There’s perhaps no other animal on Earth so synonymous with all things diminutive as the modestly framed shrimp — but, as it turns out, not everything about those famed crustaceans is small. Biologists say that common shrimp farming methods across Asia are so devastating to fragile ecosystems as to make ordering a simple shrimp cocktail one of the worst things you could do for the environment in the name of grabbing some grub.

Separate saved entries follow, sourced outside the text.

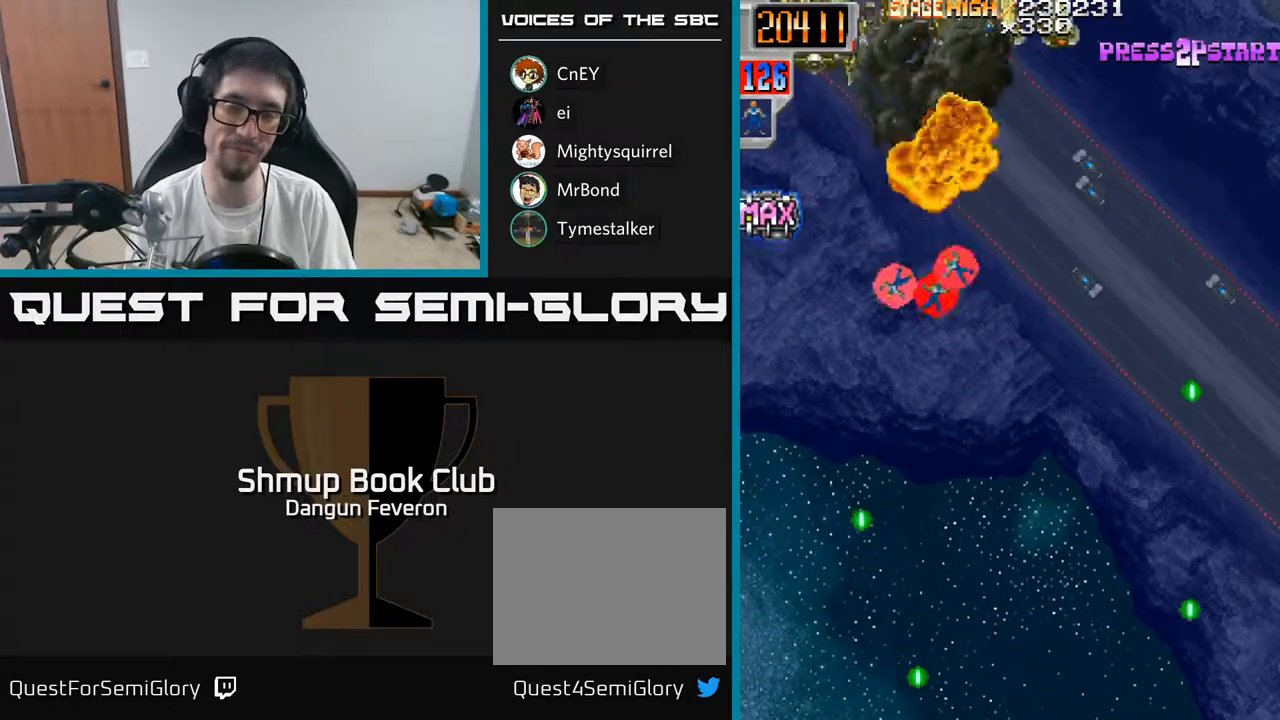
{"buttons": [], "left_stick": "center", "right_stick": "center", "events": [[450, "R2", "up"]]}
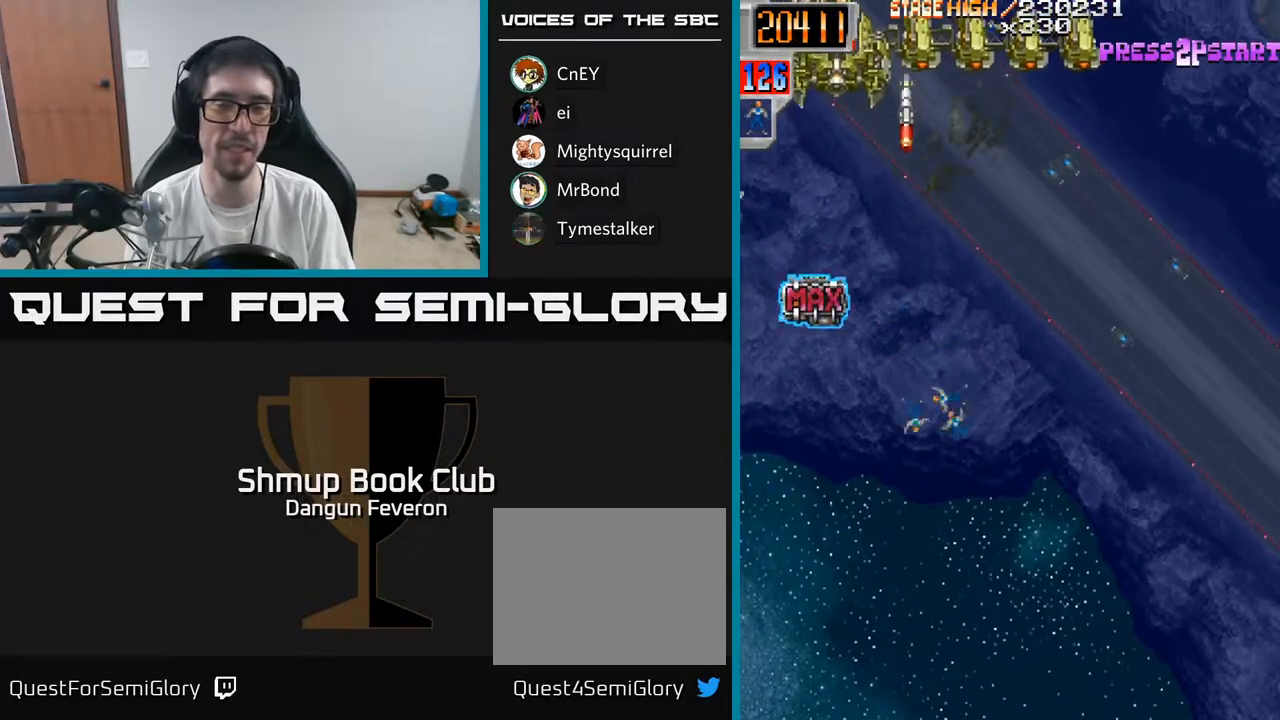
{"buttons": [], "left_stick": "center", "right_stick": "center", "events": []}
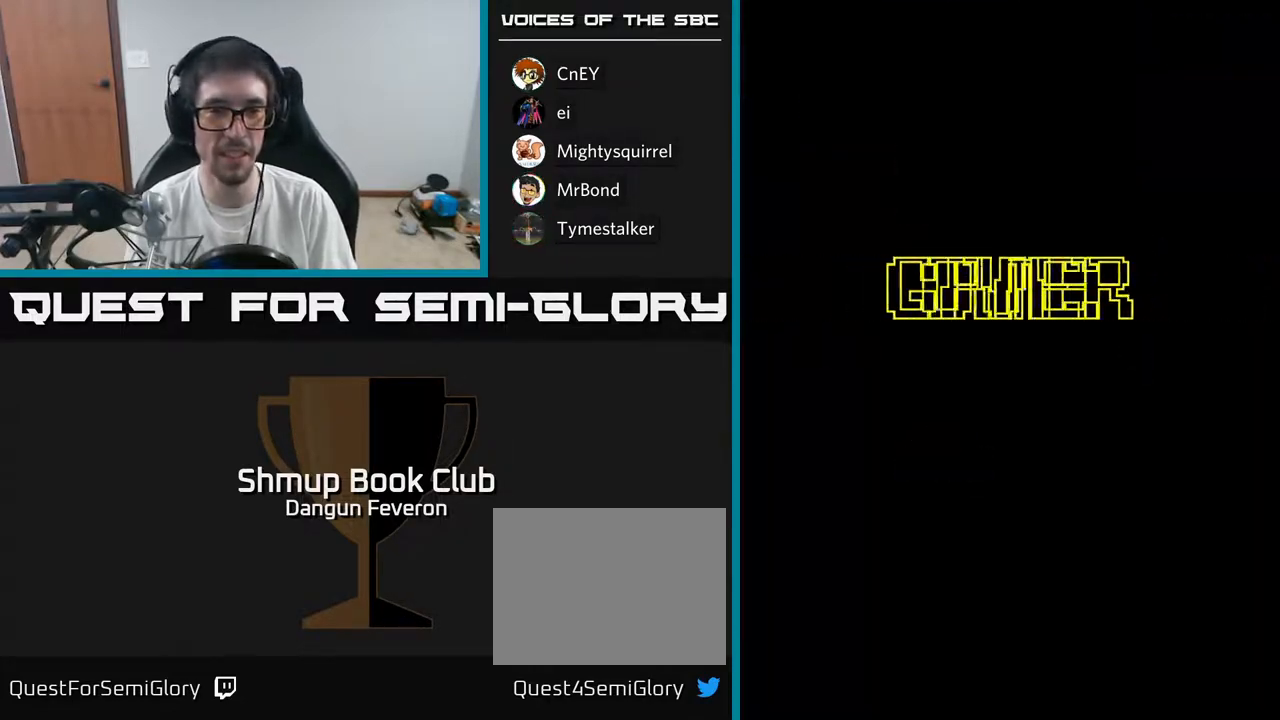
{"buttons": [], "left_stick": "center", "right_stick": "center", "events": []}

Not to mention the actual footprint on the seafloor from shrimp trawlers. So not only are Mangroves cleared for shrimp farming, but the reefs too. With a double-edged sword cutting into coastal ecosystems, our appetite for Shrimp will soon leave us wanting.
Alright, more science.
Salmon farming seems like a great idea for the environment, i mean, we’re not directly impacting that actual species population and theres no chance of overfishing, right?

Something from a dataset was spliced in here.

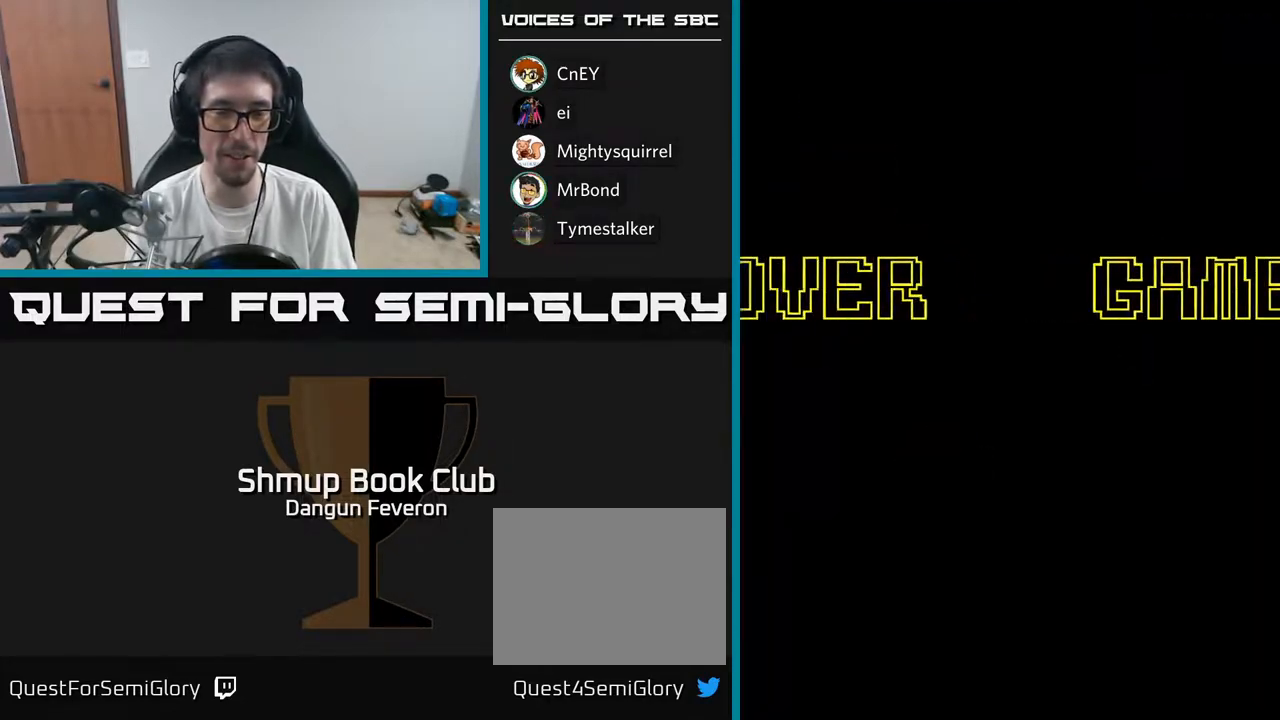
{"buttons": [], "left_stick": "center", "right_stick": "center", "events": []}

Wrong. While this is true, there are many faults in todays salmon farming industry. Firstly, when you keep around 80,000 salmon in a single net as pictured above, disease and parasites develop and spread very quickly. If you then treat said disease or parasite with chemicals, where does it go? onto the wild salmon population who normally wouldn’t have developed the same parasite or disease, and it kills them off. This happened in 1972 in a Norwegian salmon hatchery when a parasite spread to the wild and devastated large parts of the wild population.
Secondly, while buying locally farmed salmon might seem to reduce food miles (say, if you were instead buying wild salmon caught in norway or scotland shipped down to where you live), it does not. The fact is, that most salmon farms today (except for organic salmon farms) use feeding pellets. These feeding pellets are made from small, oily, bait fish. Where is it caught? most often in the west pacific, only to be then flown to europe to be used at salmon farms.